Sunday, December 9, 2012

Applying Short Sale Framework to Medstone International Inc (1988-1990)



Company Description: Medstone International was a lithotripsy company that makes machines for noninvasive disintegration of kidney stones. In layman's term, this company's product crushes kidney stones.

Key Document: IPO Prospectus.



I. Short Sale Categories:
 Medstone has a tremendously inflated stock price that suggests a speculative bubble in a company's valuation.
Medstone will be affected in a significant way by changing external events.

Supporting Facts from prospectus:

1. The product was not patented.
2. The competition was large and international with a significant installed base.
3. Limited operating history, deficit net worth, working capital deficit.
4. Dependence on two key executives.
5. Only one product.
6. Some of the offering money went to senior officers to pay for prior services.

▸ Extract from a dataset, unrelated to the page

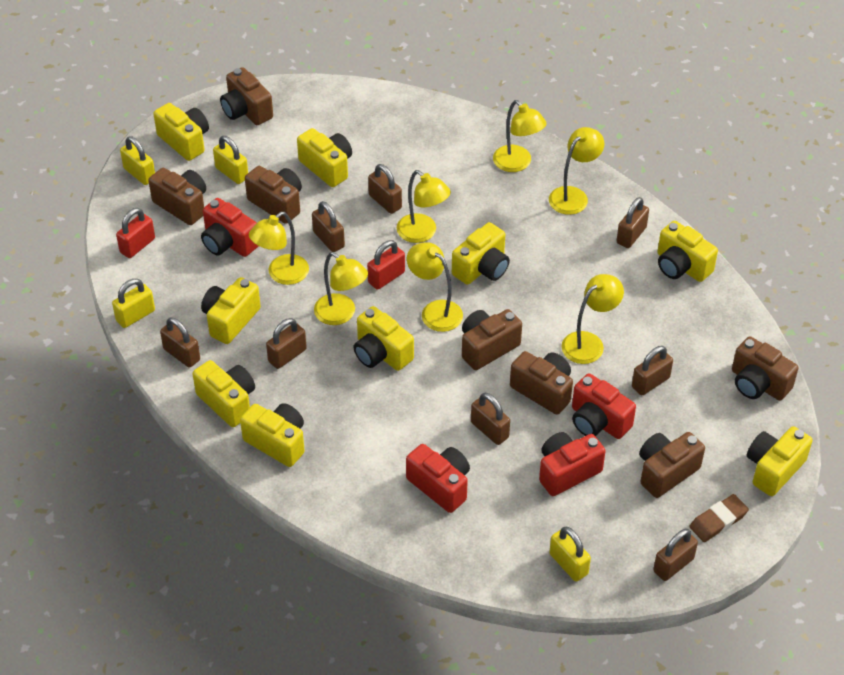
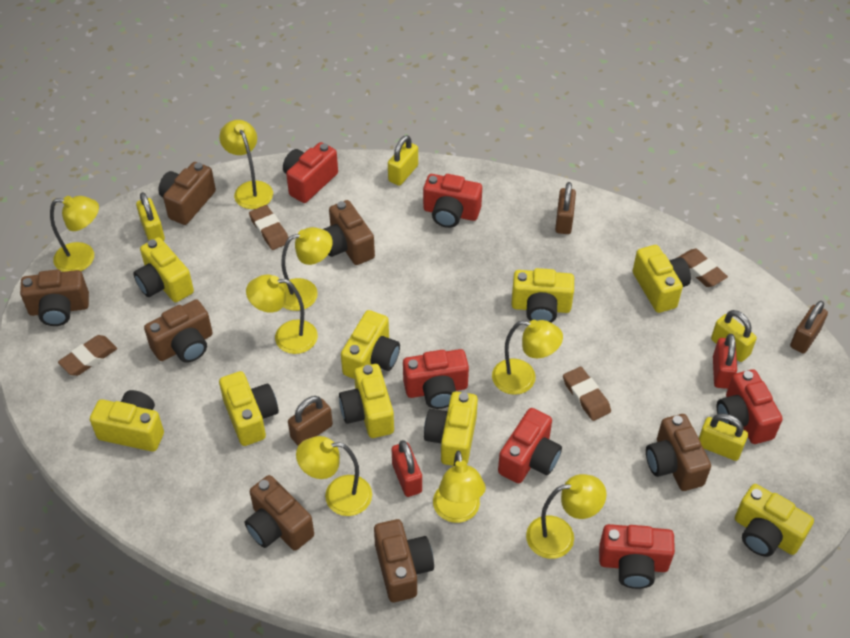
brown eraser: [689,494,749,542] = 1 -> [58,335,117,376] [249,205,289,250] [563,367,611,421] [677,249,728,287] = 4
brown padlock: [160,317,200,368] [266,318,307,369] [312,201,345,252] [368,164,402,214] [471,393,510,445] [617,197,649,248] [632,346,673,395] [653,529,698,581] = 8 -> [288,396,333,446] [555,182,576,234] [790,301,828,353] = 3
red camera: [201,198,258,257] [406,444,470,513] [539,432,606,496] [572,373,636,439] = 4 -> [283,142,338,203] [403,349,469,409] [423,174,482,228] [498,408,562,483] [599,524,675,589] [717,369,783,444] = 6
yellow lamp: [249,212,309,285] [314,252,368,325] [397,170,451,243] [407,242,463,332] [493,100,547,172] [549,127,604,215] [561,274,624,364] = 7 -> [50,196,99,272] [219,120,273,209] [246,274,318,354] [281,227,333,311] [296,436,372,516] [433,451,486,523] [492,320,563,395] [526,474,606,559] = 8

II. Signs of Potential Short Candidates:
1. The stock was trading at $40 between Q2 and Q3 of 1988 because the doctors are promoting the stock extensively. Doctors are reputed to be the marginal suckers on new drugs or medical-products companies for aggressive retail brokers. The doctors promote the stocks to peers and friends and enthusiastically inflate the market value, especially if the product is remotely associated with their area of expertise.
2. Founder and president Richard Penfill sold 100,000 shares of stock in September 1988 before the deadline elapsed.
3. Chairman of the board resigned in December.

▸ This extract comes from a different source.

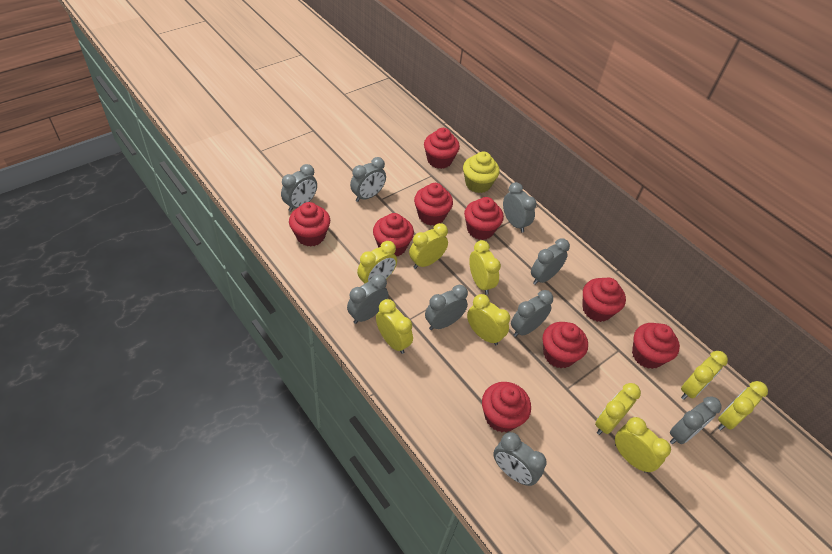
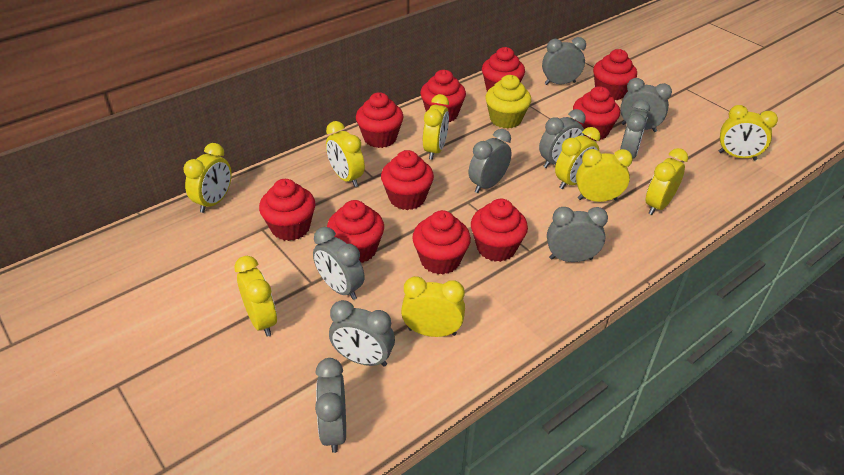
red cupcake: [289,202,330,247] [373,213,414,256] [414,183,453,226] [424,128,460,169] [464,197,504,240] [482,382,531,432] [543,322,588,368] [582,278,626,322] [632,323,680,369] = 9 -> [259,179,315,241] [327,200,384,263] [356,92,404,148] [381,150,434,210] [412,210,471,274] [420,70,466,122] [471,199,528,262] [482,47,525,91] [573,86,620,141] [593,49,637,100] = 10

III Research the Short Candidates:

What's driving the hype?

1. Q3 1988 was strong, EPS $0.52 per share vs $0.18 estimates. Sales doubled.
2. One analyst estimated earnings of $4.40 in 1989, up from $0.33 in 1987. $4.40 implies only 6 times P/E for a company that's growing fast with the group trading at 15 to 20 times earnings.
3. Signed an agreement with GE and GE will sell Medstone's machine in Europe and Middle east, providing parts, installation, and maintenance.

Reality Check from 10K 1988 and 10Q 1989.

1. Sales to a single shareholder and his affiliated companies made up 13% of the 1988 and 1987 revenues. The shareholder loaned Medstone $75,000 back in 1984.  In connection with his first machine purchase in 1987, he had the right to buy another machine at 80% of the price and received $86,500 in consulting fees from Medstone in 1985 and an additional $123,000 from the offering.
2. 2Q 10Q showed inventory soared from $385,000 in June 1988 to $5.5 million in June 1989.
3. 2Q 1989 sales were donw.
4. Founder and president resigned in August 1989 and the company reported noncompliance issues.
5. Competitor check: Dornier Company, whose product is patented and have the most installed base of 250 machines. Medstone has only placed 9 machines selling $1 million each.